U.S. farmworkers under the age of 18 will no longer be able to handle pesticides. The Environmental Protection Agency (EPA) unveiled the landmark move as part of a broad revision to health standards that cover the nation’s 2 million agricultural workers.

“Farmworkers deserve to be healthy and safe while they earn a living and it’s our job to ensure they have fair and equitable working standards to protect them,” EPA head Gina McCarthy said on a call with reporters Monday, joined by Labor Secretary Thomas Perez.

The EPA’s rules, adopted over two decades ago, formerly had no age restriction for workers handling pesticides on farms, forests, nurseries and greenhouses. Every year, between 1,800 and 3,000 agricultural workers covered by the current standards report suffering from overexposure to pesticides, but the true rate is likely much higher, according to the agency.
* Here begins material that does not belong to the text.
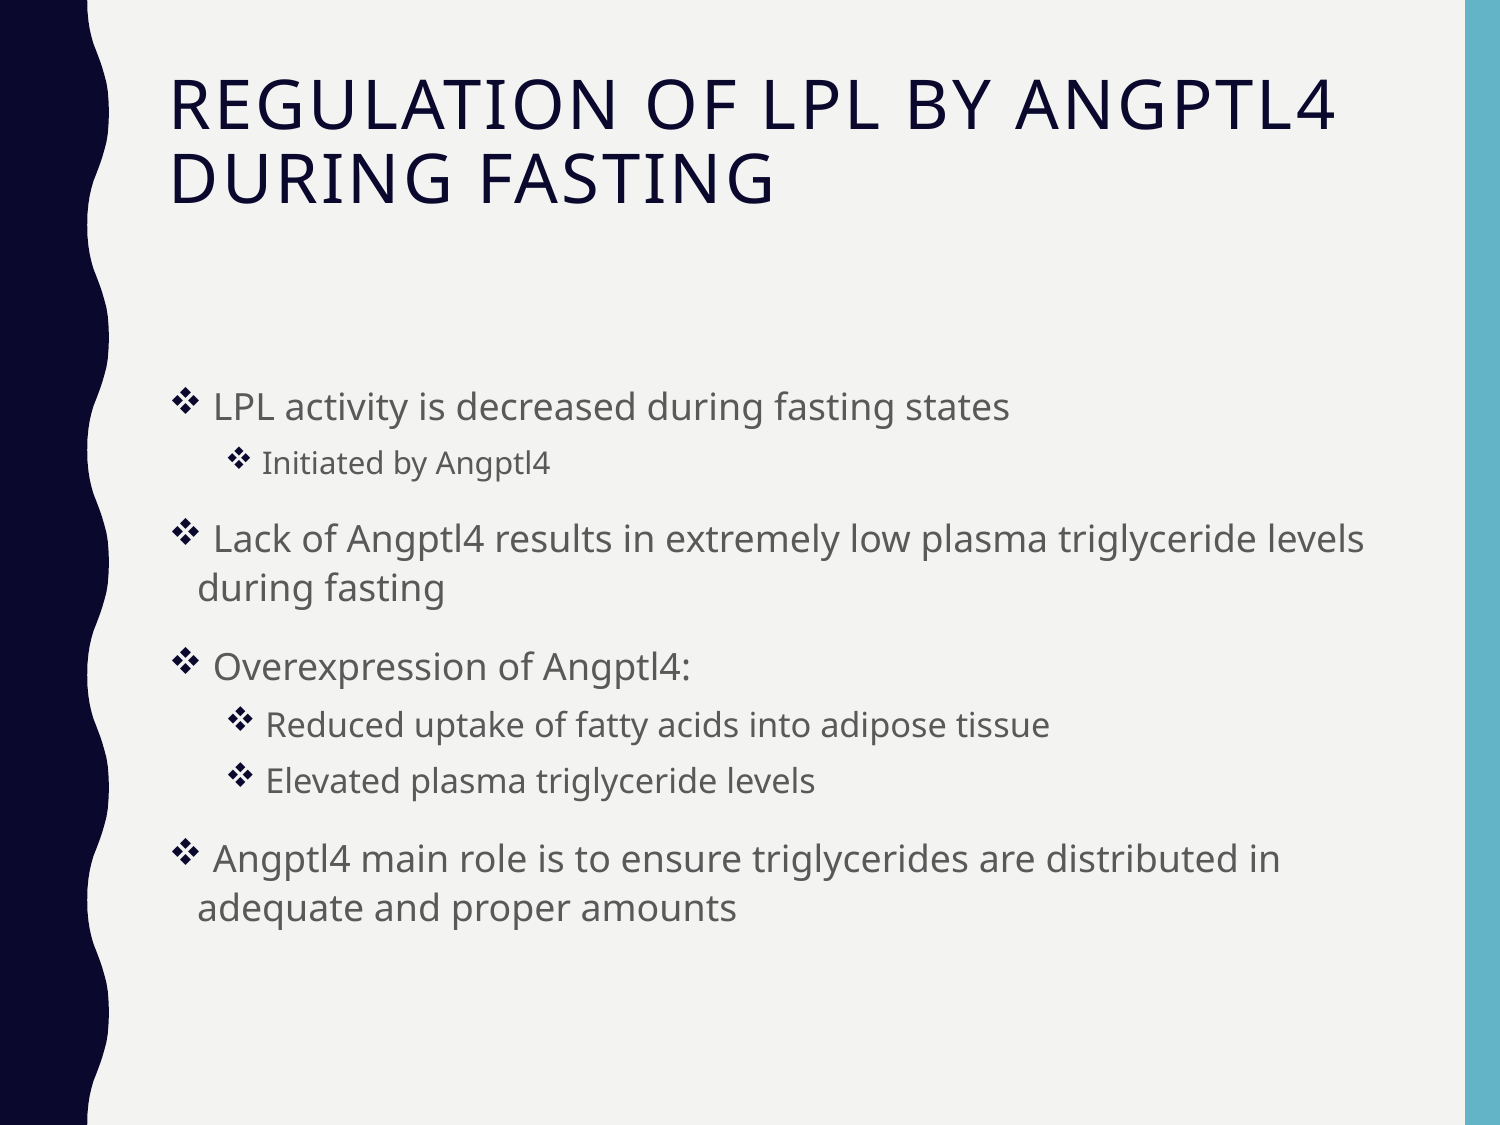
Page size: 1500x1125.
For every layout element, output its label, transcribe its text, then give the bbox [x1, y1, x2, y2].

list LPL activity is decreased during fasting states Initiated by Angptl4 Lack of Angptl4 results in extremely low plasma triglyceride levels during fasting Overexpression of Angptl4: Reduced uptake of fatty acids into adipose tissue Elevated plasma triglyceride levels Angptl4 main role is to ensure triglycerides are distributed in adequate and proper amounts [154, 371, 1407, 957]
title Regulation of LPL By Angptl4 During Fasting [154, 62, 1407, 308]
Effects can range from headaches, spells of dizziness and sometimes even death in the short-term to neurological problems in the long-term.

Among other key changes, which are expected to be implemented in the fall of 2016: Agricultural workers will receive mandatory training sessions on the health and safety risks of pesticides every year instead of every five years; growers will be forced to expand the posting of mandatory no-entry signs for especially hazardous pesticides and keep more up-to-date records; farmworkers will also benefit from new whistleblower protections that most other workers currently receive.
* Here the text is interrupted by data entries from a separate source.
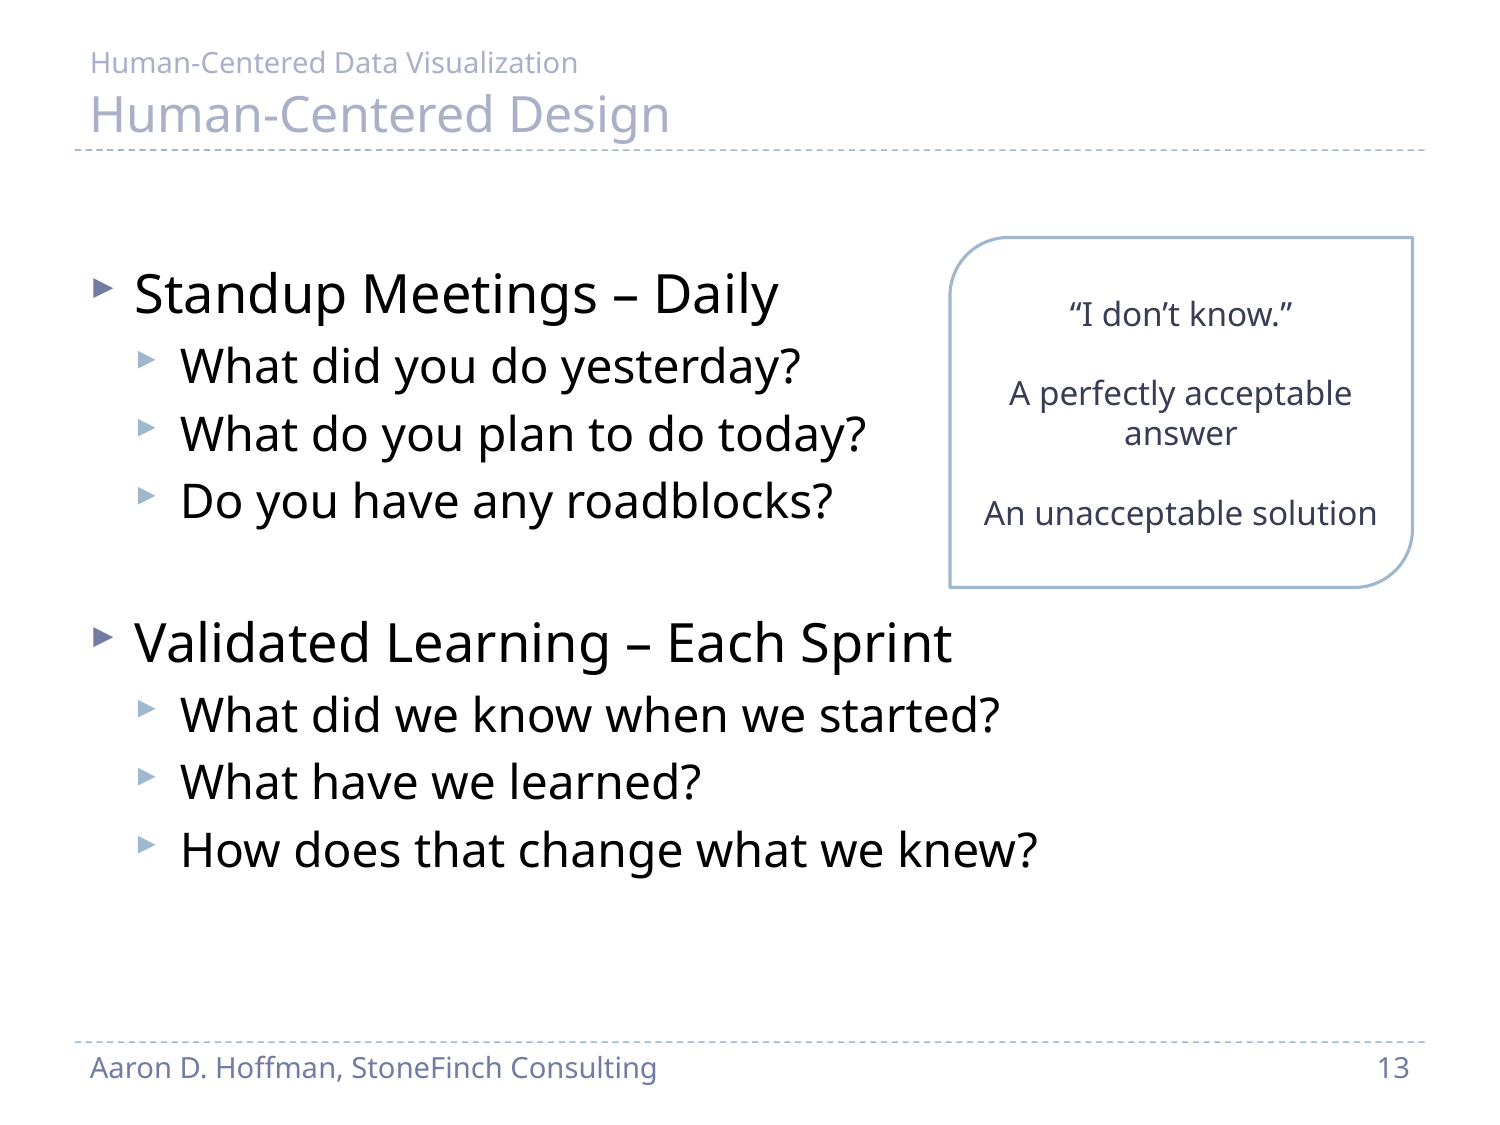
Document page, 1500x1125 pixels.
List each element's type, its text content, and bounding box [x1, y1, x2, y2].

list Standup Meetings – Daily What did you do yesterday? What do you plan to do today? Do you have any roadblocks? Validated Learning – Each Sprint What did we know when we started? What have we learned? How does that change what we knew? [75, 174, 1425, 1010]
footer Aaron D. Hoffman, StoneFinch Consulting [75, 1042, 1025, 1103]
list Human-Centered Data Visualization [75, 37, 1425, 75]
text_box “I don’t know.” A perfectly acceptable answer An unacceptable solution [948, 235, 1415, 590]
title Human-Centered Design [75, 75, 1425, 150]
slide_number 13 [1312, 1042, 1425, 1103]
Farmworkers are excluded from many of the nation’s basic labor laws -- from rules that cover minimum wage and overtime pay to health and safety. McCarthy framed the revisions as an attempt to plug this gap.
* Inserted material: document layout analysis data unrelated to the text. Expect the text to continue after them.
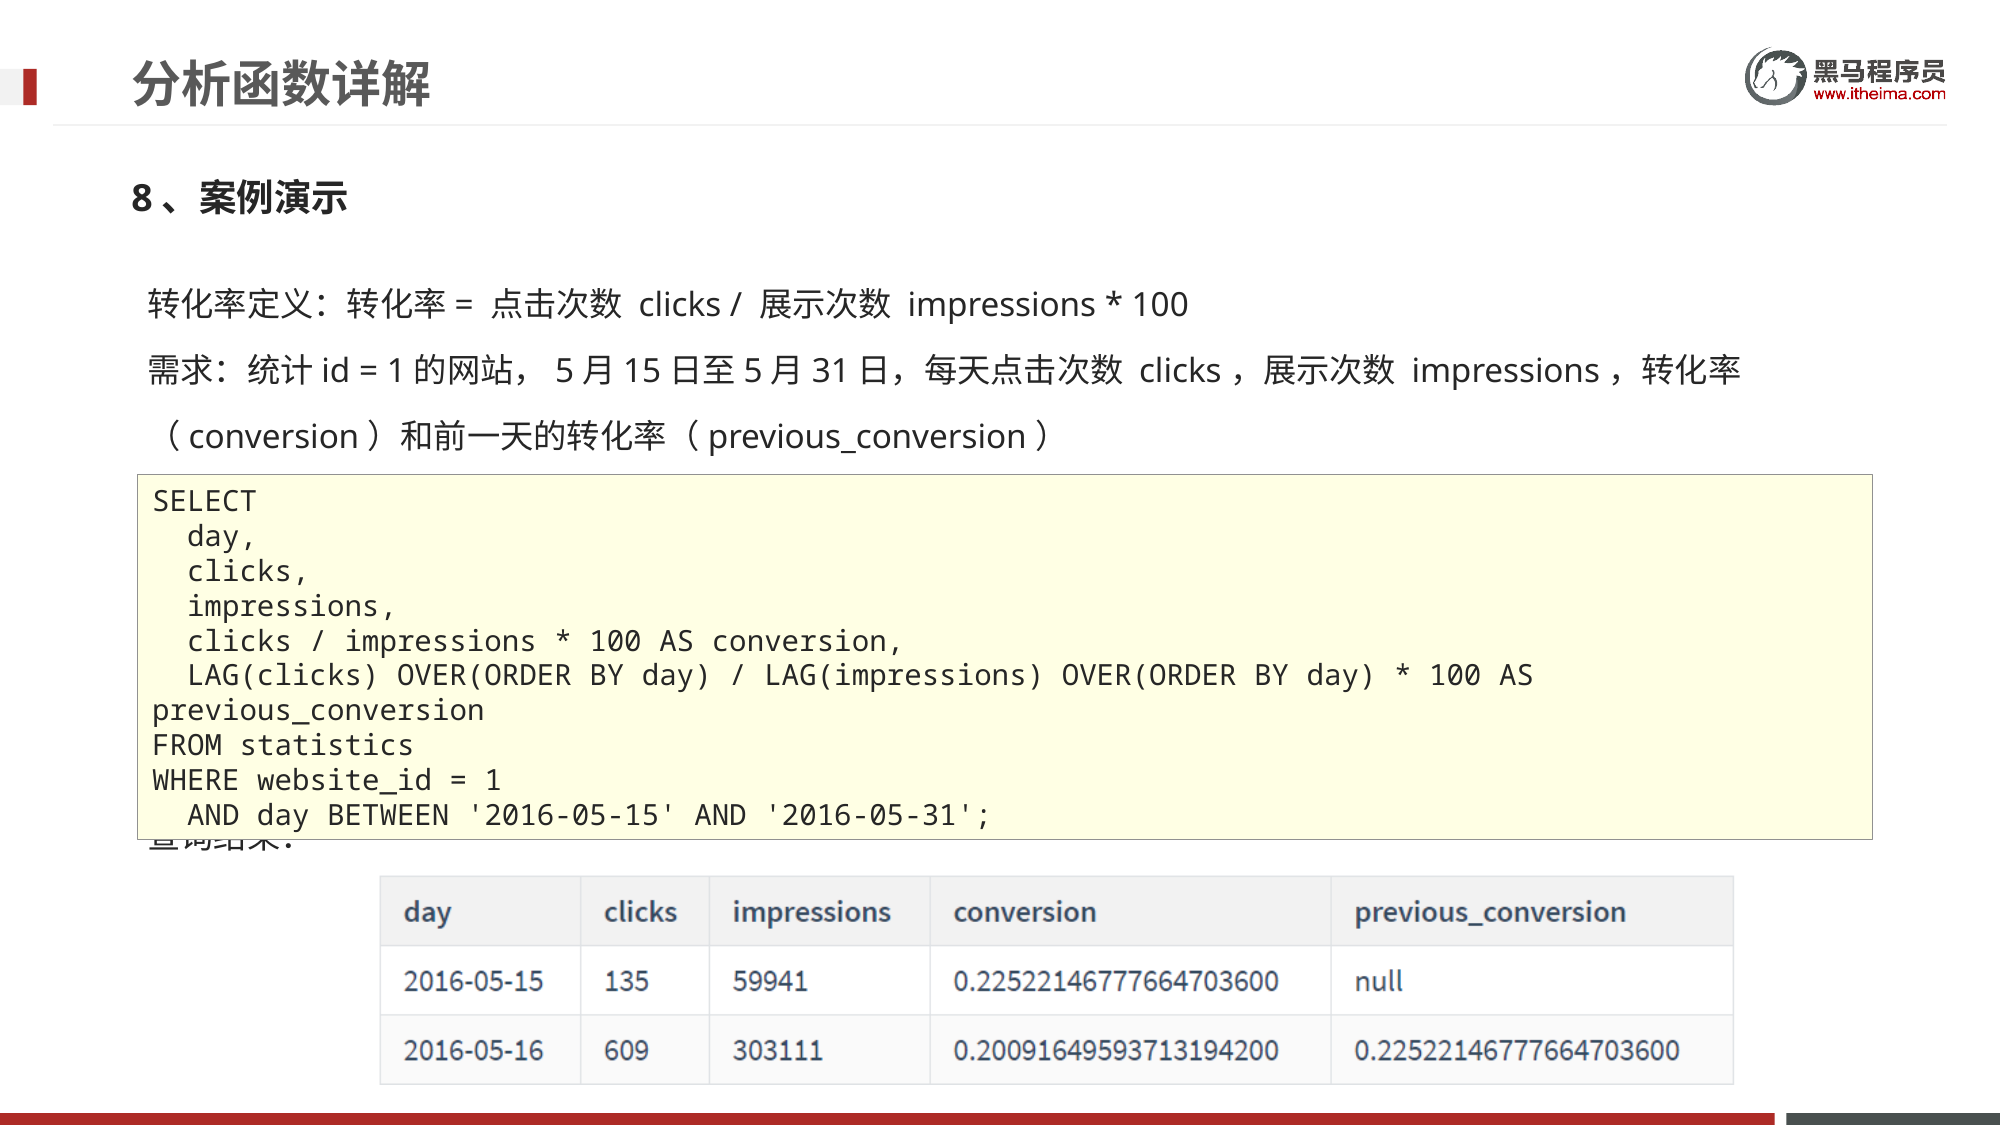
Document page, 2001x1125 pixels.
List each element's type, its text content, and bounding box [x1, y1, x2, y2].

text_box SELECT day, clicks, impressions, clicks / impressions * 100 AS conversion, LAG(clicks) OVER(ORDER BY day) / LAG(impressions) OVER(ORDER BY day) * 100 AS previous_conversion FROM statistics WHERE website_id = 1 AND day BETWEEN '2016-05-15' AND '2016-05-31'; [137, 474, 1873, 839]
list 8、案例演示 [116, 154, 1880, 239]
picture [373, 869, 1741, 1086]
list 转化率定义：转化率= 点击次数 clicks / 展示次数 impressions * 100 需求：统计id = 1的网站，5月15日至5月31日，每天点击次数 clicks，展示次数 impressions，转化率 （conversion）和前一天的转化率（previous_conversion） 查询结果： [132, 255, 1885, 1085]
title 分析函数详解 [116, 40, 1556, 125]
picture [1744, 46, 1946, 106]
United Farmworkers President Arturo Rodriguez celebrated the move, which comes days after the union commemorated the 50th anniversary of the Delano grape strike -- a work stoppage and boycott campaign led by Cesar Chavez that culminated in the establishment of major agricultural labor regulations in California. “Today’s announcement is a dream come true for all of those folks who fought so hard in those very early days,” said Rodriguez, who was also on the press call.

In California, New York and New Jersey, environmental agencies will enforce the new standard, officials told reporters. In others, state agricultural departments will be responsible.

Farm owners and their immediate families remain exempt from the rules. McCarthy said the cost of compliance is low -- about $300 or $400 for large farms and half that amount for smaller farms.